Für die Sängerin ist der Abend mehr als ein weiterer Fernsehauftritt. Deutschland ist als eines der vier verbleibenden großen Geldgeberländer direkt für das Finale am Samstag gesetzt, doch Engels muss sich mit ihrem Popsong „Fire“ trotzdem schon jetzt in einem Feld behaupten, das in diesem Jahr 35 teilnehmende Länder umfasst. Nach Einschätzung von Nauber sind die Chancen schwer vorherzusagen. Eine konkrete Prognose wollte er nicht abgeben.

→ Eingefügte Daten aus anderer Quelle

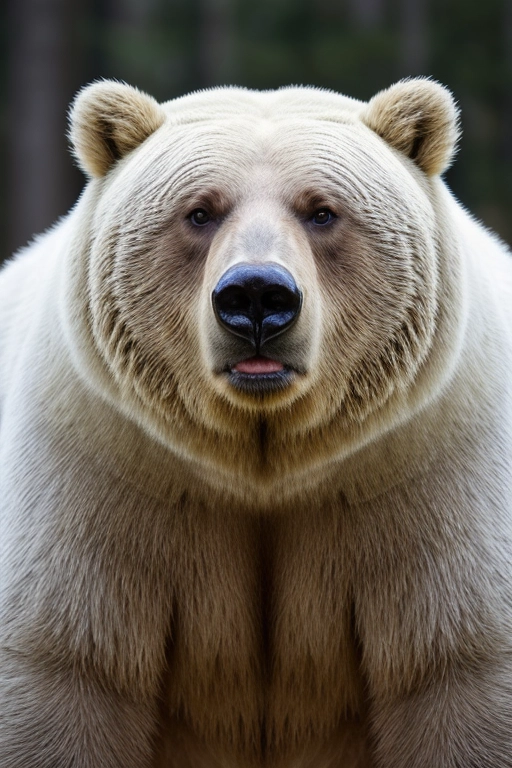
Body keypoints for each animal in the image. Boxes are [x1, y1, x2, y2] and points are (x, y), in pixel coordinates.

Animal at [0, 79, 510, 768]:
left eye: (322, 211)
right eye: (199, 211)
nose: (258, 297)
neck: (264, 453)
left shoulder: (423, 482)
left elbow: (453, 667)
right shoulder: (105, 480)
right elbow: (70, 666)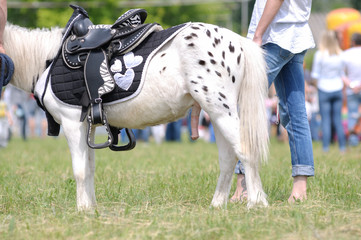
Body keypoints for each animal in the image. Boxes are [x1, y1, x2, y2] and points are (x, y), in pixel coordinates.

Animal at [4, 9, 268, 209]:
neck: (48, 61)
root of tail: (236, 40)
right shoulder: (89, 127)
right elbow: (89, 169)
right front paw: (92, 208)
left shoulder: (72, 124)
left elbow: (79, 170)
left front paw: (82, 210)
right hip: (215, 113)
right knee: (228, 158)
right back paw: (217, 205)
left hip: (221, 110)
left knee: (245, 150)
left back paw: (256, 202)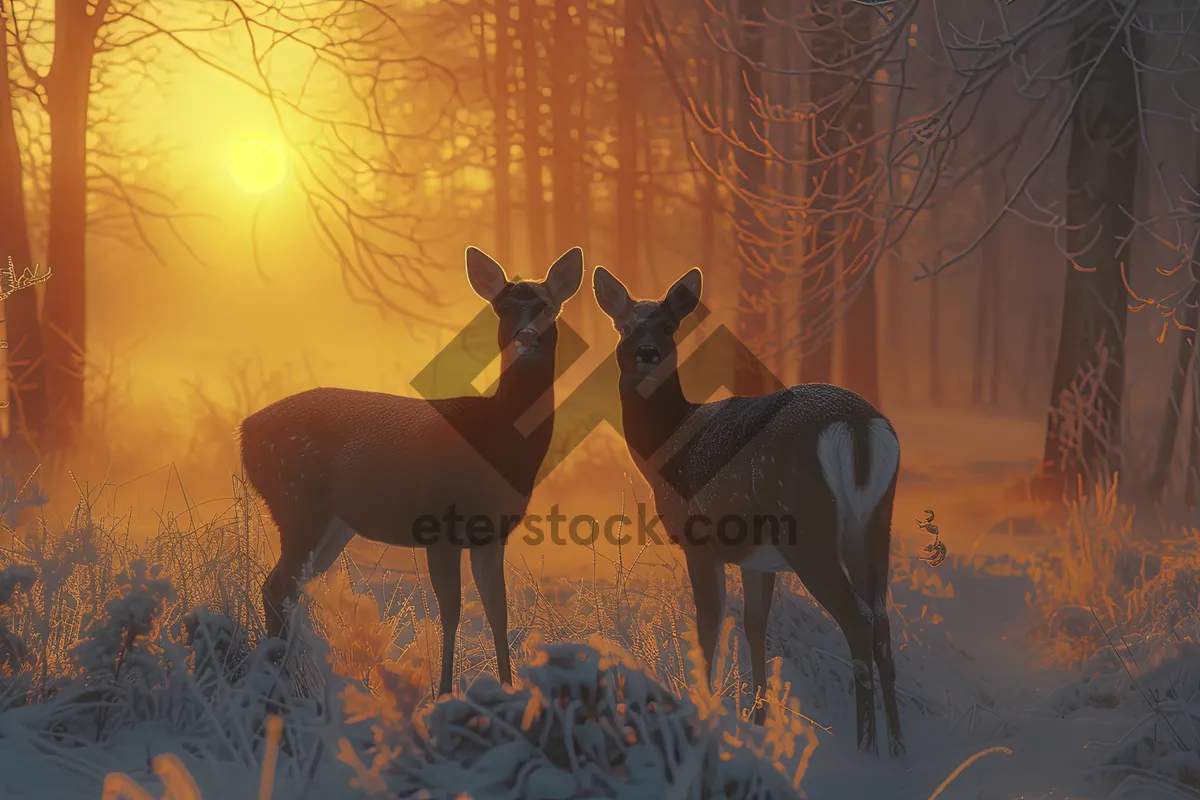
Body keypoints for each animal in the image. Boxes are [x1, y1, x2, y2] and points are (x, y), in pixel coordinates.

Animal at [238, 247, 585, 695]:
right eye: (503, 308)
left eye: (547, 307)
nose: (525, 338)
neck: (500, 441)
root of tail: (244, 433)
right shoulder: (439, 520)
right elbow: (452, 611)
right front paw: (444, 692)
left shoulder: (492, 533)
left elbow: (497, 610)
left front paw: (507, 687)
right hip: (297, 502)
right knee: (277, 586)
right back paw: (280, 680)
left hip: (333, 524)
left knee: (287, 588)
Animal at [590, 266, 902, 753]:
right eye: (623, 326)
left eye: (669, 326)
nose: (646, 353)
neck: (666, 447)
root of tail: (856, 426)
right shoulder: (758, 558)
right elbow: (756, 628)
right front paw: (758, 722)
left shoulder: (700, 541)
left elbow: (709, 627)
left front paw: (705, 709)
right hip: (875, 521)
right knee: (883, 619)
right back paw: (899, 749)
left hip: (807, 526)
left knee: (858, 617)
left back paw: (865, 748)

Nauber kennt Engels nicht nur aus dem Fernsehen. Er lernte sie bei einer Ausgabe des Kölner „Come Together Cup“ kennen, wo er in derselben Mannschaft wie Pietro Lombardi spielte. Engels wurde in Köln geboren und wuchs in Hürth auf. Nauber sagte, er schätze sie sehr als Musikerin und könne sich sogar vorstellen, einmal mit ihr ein Duett zu singen, ganz unabhängig vom ESC.
Der Musiker verband seine Unterstützung mit einer deutlichen Warnung vor der Härte des Wettbewerbs. Bei diesem Format werde schon mal gerne abgestraft, sagte er, und das habe nicht immer nur musikalische Gründe. Zugleich wünschte er sich weniger Häme und Missgunst gegenüber der deutschen Kandidatin. „Ich wünsche mir auch sehr, dass wir als Land alle die Daumen drücken und da weniger Häme und Missgunst unterwegs ist. Das finde ich immer ein bisschen schade“, sagte er.
Nauber ordnete den ESC mit dem Abstand eines langjährigen Beobachters ein. „Manchmal sind echt coole Beiträge dabei, manchmal ist es purer Trash. Letztlich ist es aber doch super, wenn die Menschen zusammen singen und eine gute Zeit haben“, sagte er. Auf die Frage nach einem kölschen Lied als deutschem Beitrag antwortete er mit einem Satz, der in Köln sofort verstanden wird: „Bevor dies geschieht, gewinnt der Effzeh dreimal die Champions League.“
Hinter der Unterstützung für Engels steht auch die Erfahrung, dass Deutschland beim ESC in den vergangenen Jahren oft nicht geschont wurde. Gerade deshalb dürfte der Auftritt am Dienstagabend über den musikalischen Moment hinaus Gewicht haben. Für Engels beginnt damit in Wien ein Abend, der ihr in Deutschland viel Kritik eingebracht hat und zugleich die Gelegenheit bietet, die Debatte mit einem starken Auftritt zu drehen. Naubers Botschaft ist klar: Weniger Spott, mehr Rückhalt.